Extracted information
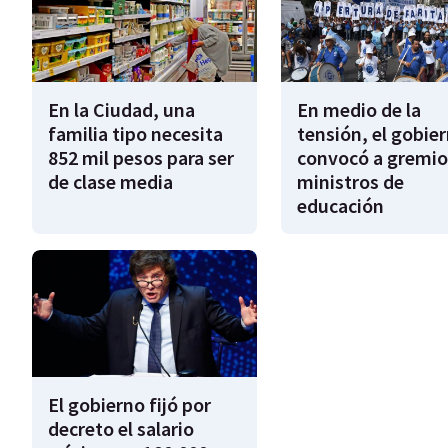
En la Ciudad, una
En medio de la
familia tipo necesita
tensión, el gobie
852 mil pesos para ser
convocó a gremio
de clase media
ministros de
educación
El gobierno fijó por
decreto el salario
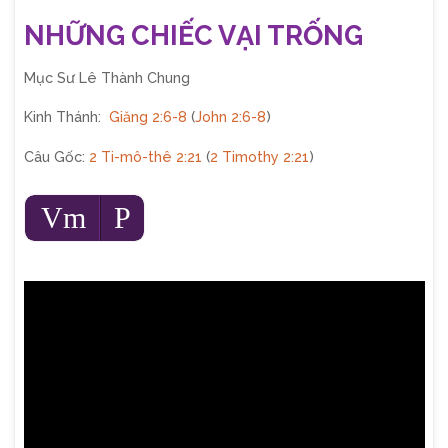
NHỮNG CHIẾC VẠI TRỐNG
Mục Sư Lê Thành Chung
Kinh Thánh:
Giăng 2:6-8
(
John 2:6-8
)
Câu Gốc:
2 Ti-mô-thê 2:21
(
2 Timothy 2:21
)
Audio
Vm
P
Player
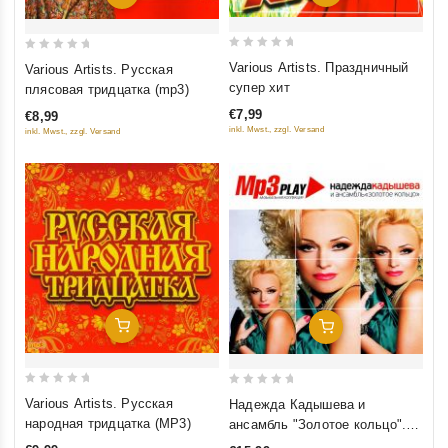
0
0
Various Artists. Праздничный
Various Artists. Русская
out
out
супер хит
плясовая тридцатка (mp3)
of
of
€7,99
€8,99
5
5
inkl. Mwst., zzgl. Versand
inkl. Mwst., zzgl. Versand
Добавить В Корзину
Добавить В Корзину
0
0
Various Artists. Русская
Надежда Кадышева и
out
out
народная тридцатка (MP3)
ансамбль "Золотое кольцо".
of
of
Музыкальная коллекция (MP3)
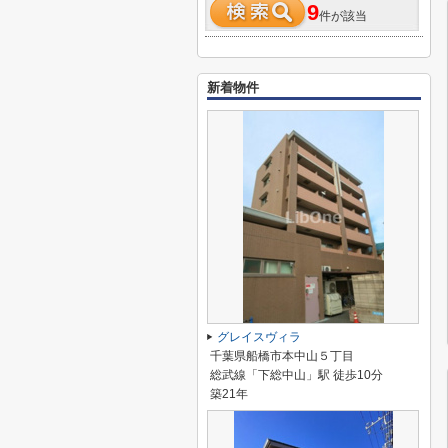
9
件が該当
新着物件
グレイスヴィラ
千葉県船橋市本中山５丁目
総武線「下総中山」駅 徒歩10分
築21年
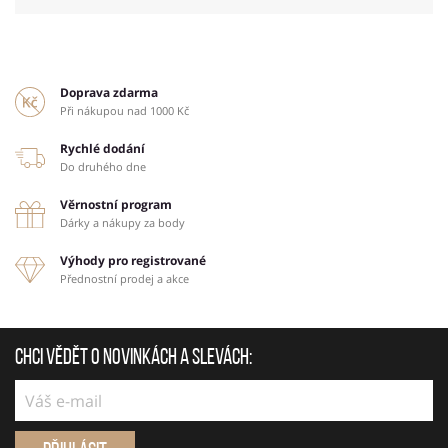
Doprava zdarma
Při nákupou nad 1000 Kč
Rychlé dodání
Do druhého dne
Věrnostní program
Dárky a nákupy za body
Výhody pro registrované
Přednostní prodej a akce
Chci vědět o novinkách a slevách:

--

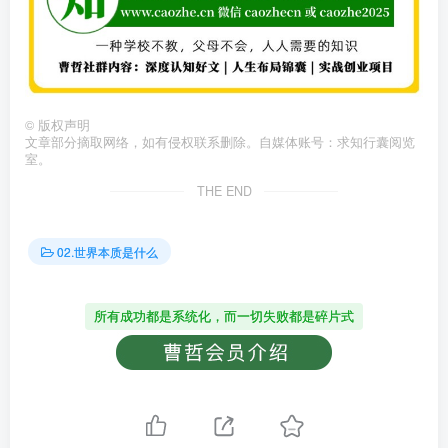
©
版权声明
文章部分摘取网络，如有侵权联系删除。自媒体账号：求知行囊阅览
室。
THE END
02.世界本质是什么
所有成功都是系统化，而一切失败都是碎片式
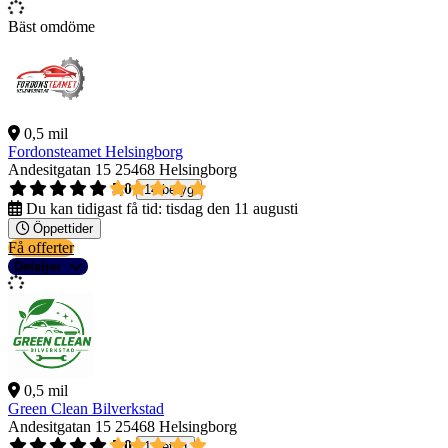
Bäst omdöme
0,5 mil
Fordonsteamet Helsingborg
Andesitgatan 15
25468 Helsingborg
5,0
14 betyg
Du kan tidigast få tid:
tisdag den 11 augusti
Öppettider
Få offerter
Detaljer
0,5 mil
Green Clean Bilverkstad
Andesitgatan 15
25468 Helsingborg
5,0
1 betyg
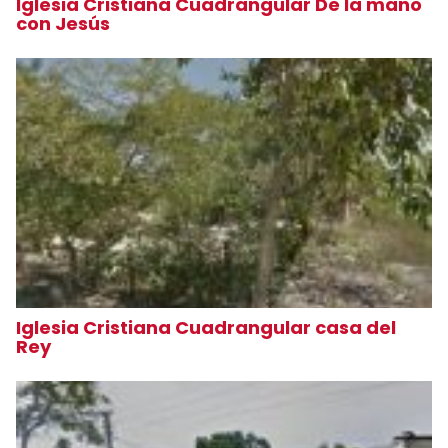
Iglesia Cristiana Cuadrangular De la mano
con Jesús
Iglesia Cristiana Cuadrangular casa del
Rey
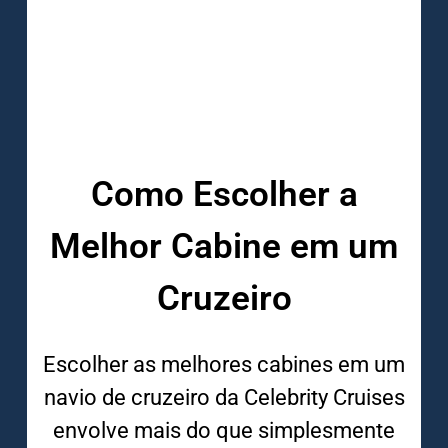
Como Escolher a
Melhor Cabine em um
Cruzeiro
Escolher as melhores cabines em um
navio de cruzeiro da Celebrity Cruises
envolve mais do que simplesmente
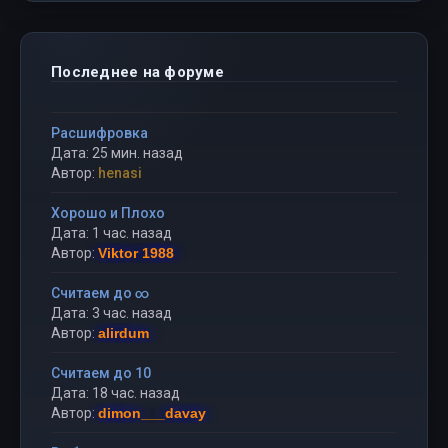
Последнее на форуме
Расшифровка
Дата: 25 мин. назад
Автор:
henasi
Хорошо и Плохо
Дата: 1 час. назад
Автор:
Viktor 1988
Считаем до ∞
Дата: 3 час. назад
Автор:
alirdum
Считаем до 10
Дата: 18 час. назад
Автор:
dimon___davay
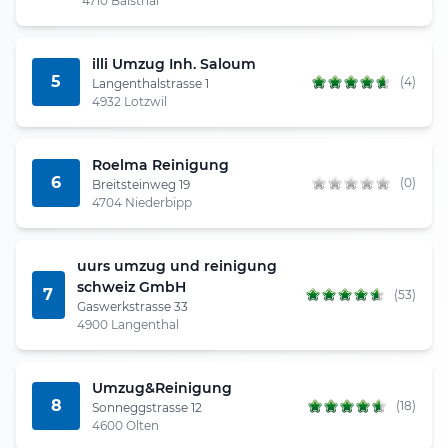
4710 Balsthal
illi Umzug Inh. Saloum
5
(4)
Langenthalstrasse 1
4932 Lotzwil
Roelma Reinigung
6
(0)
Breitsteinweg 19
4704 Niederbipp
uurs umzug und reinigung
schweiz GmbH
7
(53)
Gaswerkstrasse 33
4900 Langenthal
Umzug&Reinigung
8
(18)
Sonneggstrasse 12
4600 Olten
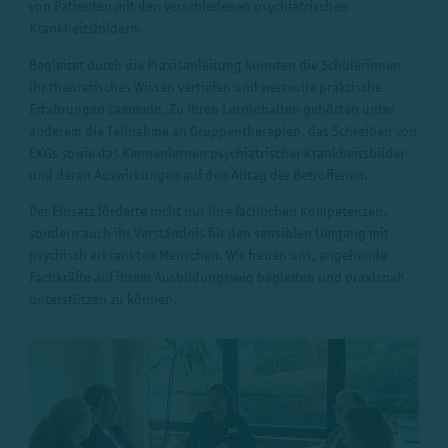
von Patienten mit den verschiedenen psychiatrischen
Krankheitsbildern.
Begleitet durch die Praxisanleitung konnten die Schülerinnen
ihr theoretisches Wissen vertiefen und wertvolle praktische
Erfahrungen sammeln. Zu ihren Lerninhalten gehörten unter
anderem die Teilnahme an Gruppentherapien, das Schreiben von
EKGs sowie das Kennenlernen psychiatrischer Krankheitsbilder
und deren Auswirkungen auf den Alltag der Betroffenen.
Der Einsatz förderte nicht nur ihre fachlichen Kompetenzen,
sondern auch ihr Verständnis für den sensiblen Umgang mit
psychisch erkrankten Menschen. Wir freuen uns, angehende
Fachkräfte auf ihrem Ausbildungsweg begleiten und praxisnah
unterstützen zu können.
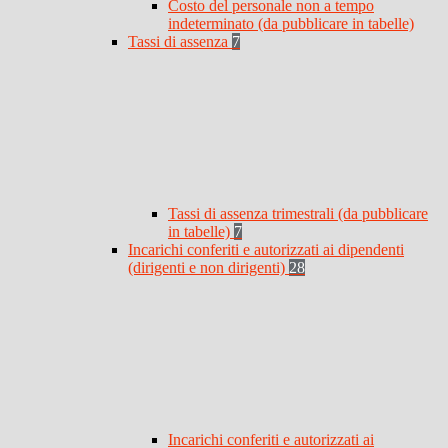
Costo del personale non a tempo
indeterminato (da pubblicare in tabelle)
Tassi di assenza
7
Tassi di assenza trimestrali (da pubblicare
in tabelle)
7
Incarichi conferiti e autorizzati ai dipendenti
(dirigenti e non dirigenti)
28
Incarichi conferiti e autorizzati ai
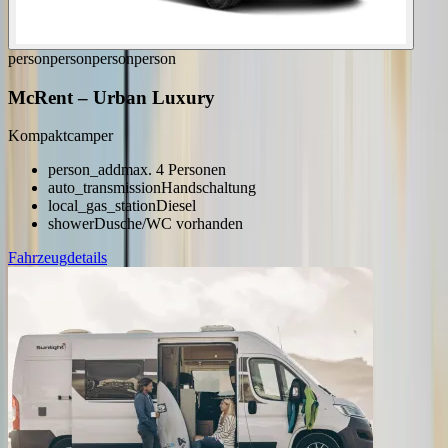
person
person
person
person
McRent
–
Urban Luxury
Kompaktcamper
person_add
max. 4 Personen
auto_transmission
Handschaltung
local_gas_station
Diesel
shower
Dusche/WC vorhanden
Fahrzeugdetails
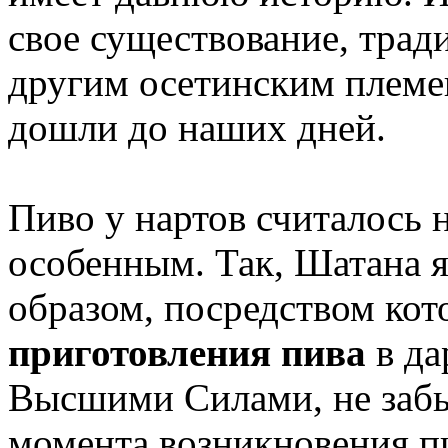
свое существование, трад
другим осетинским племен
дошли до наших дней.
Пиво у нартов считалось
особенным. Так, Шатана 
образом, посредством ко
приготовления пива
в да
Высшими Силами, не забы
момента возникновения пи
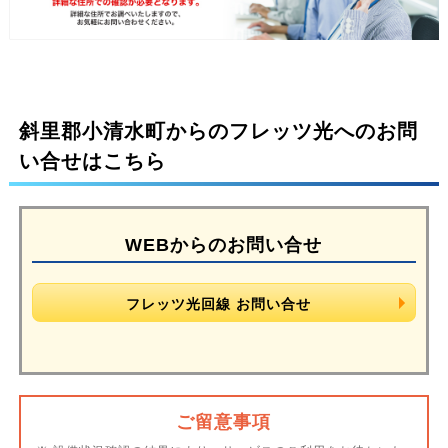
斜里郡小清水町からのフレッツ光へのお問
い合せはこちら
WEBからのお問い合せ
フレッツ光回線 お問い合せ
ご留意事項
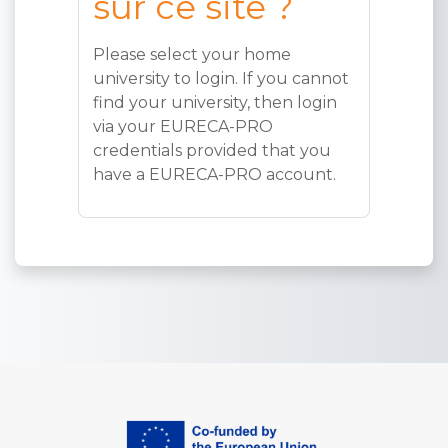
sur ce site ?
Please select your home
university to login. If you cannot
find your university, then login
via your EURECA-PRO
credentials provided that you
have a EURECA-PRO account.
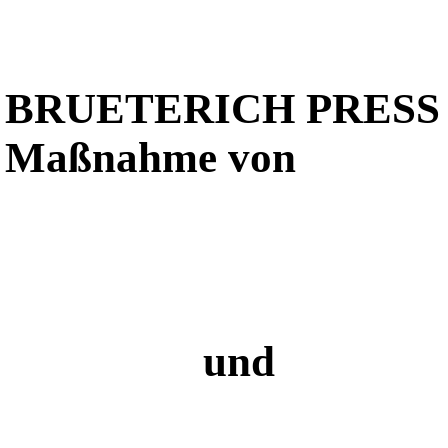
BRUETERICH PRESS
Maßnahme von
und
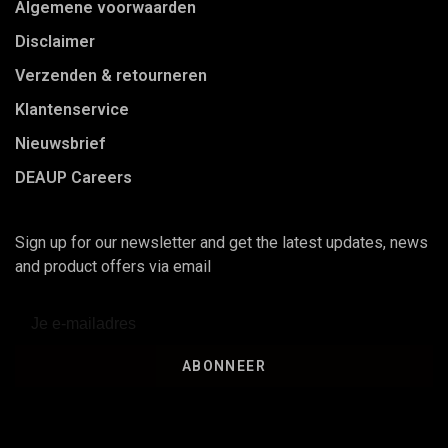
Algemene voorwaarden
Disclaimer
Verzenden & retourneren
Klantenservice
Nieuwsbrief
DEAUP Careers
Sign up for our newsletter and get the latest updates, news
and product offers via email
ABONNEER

* * *

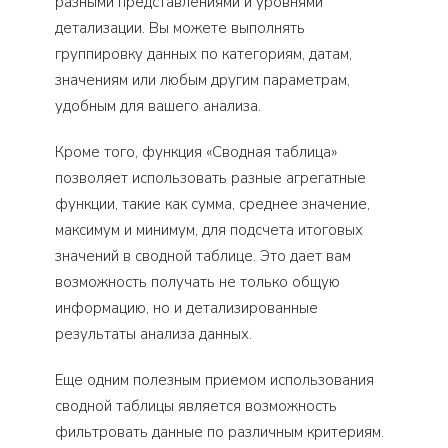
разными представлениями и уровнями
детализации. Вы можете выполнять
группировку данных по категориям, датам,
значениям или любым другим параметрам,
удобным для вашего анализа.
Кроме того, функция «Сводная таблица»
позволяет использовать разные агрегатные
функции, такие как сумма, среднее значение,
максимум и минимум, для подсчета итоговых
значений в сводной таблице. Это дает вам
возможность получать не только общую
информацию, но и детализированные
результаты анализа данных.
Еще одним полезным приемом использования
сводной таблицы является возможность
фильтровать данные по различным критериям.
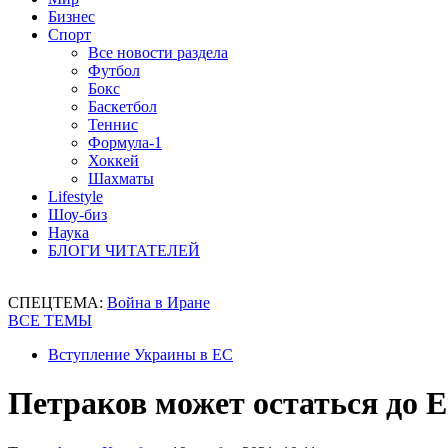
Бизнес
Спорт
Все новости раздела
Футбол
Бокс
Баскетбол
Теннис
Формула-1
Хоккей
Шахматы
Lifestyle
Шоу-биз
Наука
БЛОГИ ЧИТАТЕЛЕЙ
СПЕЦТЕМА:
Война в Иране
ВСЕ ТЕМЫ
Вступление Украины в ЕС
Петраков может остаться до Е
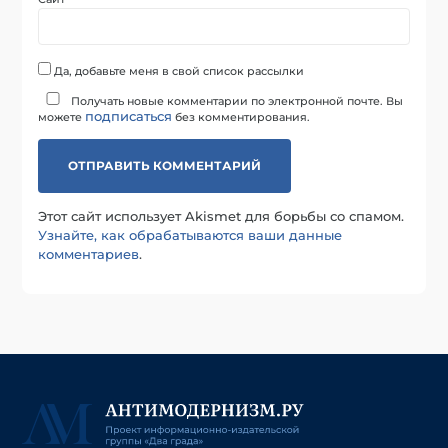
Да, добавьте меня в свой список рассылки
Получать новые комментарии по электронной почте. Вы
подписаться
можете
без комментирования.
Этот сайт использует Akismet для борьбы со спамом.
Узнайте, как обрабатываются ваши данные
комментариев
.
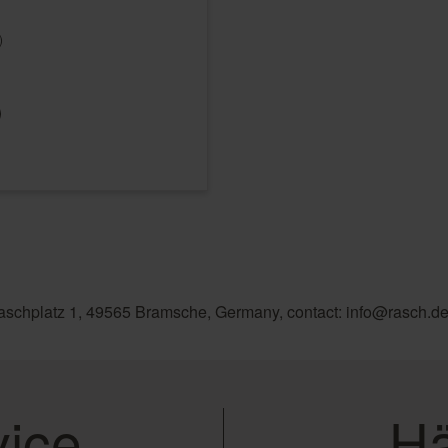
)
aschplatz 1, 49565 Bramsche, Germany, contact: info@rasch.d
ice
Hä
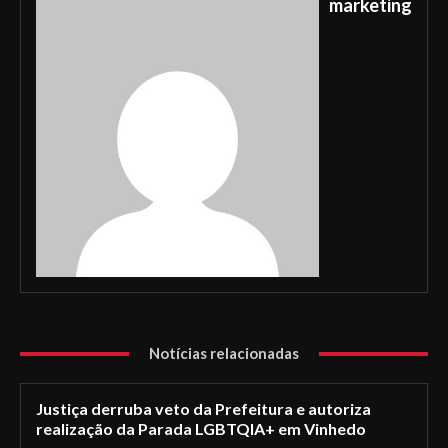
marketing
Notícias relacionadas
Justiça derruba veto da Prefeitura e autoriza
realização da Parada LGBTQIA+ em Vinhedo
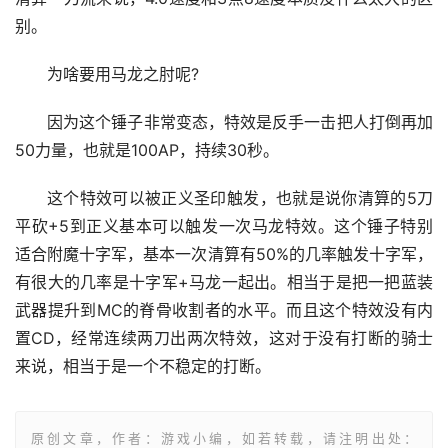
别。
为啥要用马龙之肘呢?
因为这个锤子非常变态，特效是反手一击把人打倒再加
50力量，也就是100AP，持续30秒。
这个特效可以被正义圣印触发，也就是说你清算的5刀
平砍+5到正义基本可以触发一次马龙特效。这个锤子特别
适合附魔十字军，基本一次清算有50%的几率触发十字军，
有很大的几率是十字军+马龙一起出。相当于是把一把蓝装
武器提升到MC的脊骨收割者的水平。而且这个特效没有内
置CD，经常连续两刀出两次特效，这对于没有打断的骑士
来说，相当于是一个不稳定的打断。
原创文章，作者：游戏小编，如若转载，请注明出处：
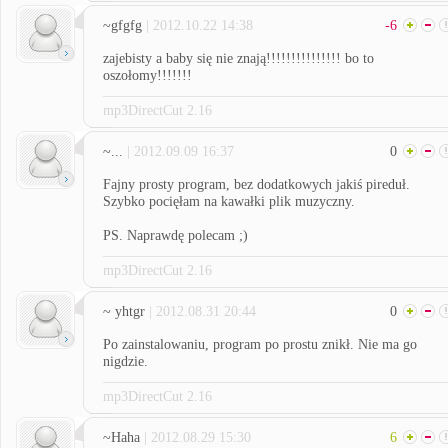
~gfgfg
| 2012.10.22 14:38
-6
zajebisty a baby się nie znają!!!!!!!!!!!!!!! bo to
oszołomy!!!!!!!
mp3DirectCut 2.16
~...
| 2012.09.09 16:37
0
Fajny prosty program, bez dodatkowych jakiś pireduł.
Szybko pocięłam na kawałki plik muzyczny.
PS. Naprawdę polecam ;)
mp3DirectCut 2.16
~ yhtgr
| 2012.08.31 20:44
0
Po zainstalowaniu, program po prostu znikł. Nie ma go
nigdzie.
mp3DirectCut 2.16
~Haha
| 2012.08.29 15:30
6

About this exercise
Copy the data verbatim, starting at the line containing "4710 Balsthal" and ending at the line containing "момента возникновения пи", both lines included. Omit the pictures.

Written answer
4710 Balsthal
illi Umzug Inh. Saloum
5
(4)
Langenthalstrasse 1
4932 Lotzwil
Roelma Reinigung
6
(0)
Breitsteinweg 19
4704 Niederbipp
uurs umzug und reinigung
schweiz GmbH
7
(53)
Gaswerkstrasse 33
4900 Langenthal
Umzug&Reinigung
8
(18)
Sonneggstrasse 12
4600 Olten
von Patienten mit den verschiedenen psychiatrischen
Krankheitsbildern.
Begleitet durch die Praxisanleitung konnten die Schülerinnen
ihr theoretisches Wissen vertiefen und wertvolle praktische
Erfahrungen sammeln. Zu ihren Lerninhalten gehörten unter
anderem die Teilnahme an Gruppentherapien, das Schreiben von
EKGs sowie das Kennenlernen psychiatrischer Krankheitsbilder
und deren Auswirkungen auf den Alltag der Betroffenen.
Der Einsatz förderte nicht nur ihre fachlichen Kompetenzen,
sondern auch ihr Verständnis für den sensiblen Umgang mit
psychisch erkrankten Menschen. Wir freuen uns, angehende
Fachkräfte auf ihrem Ausbildungsweg begleiten und praxisnah
unterstützen zu können.
Costo del personale non a tempo
indeterminato (da pubblicare in tabelle)
Tassi di assenza
7
Tassi di assenza trimestrali (da pubblicare
in tabelle)
7
Incarichi conferiti e autorizzati ai dipendenti
(dirigenti e non dirigenti)
28
Incarichi conferiti e autorizzati ai
person
person
person
person
McRent
–
Urban Luxury
Kompaktcamper
person_add
max. 4 Personen
auto_transmission
Handschaltung
local_gas_station
Diesel
shower
Dusche/WC vorhanden
Fahrzeugdetails
свое существование, трад
другим осетинским племен
дошли до наших дней.
Пиво у нартов считалось
особенным. Так, Шатана 
образом, посредством ко
приготовления пива
в да
Высшими Силами, не забы
момента возникновения пи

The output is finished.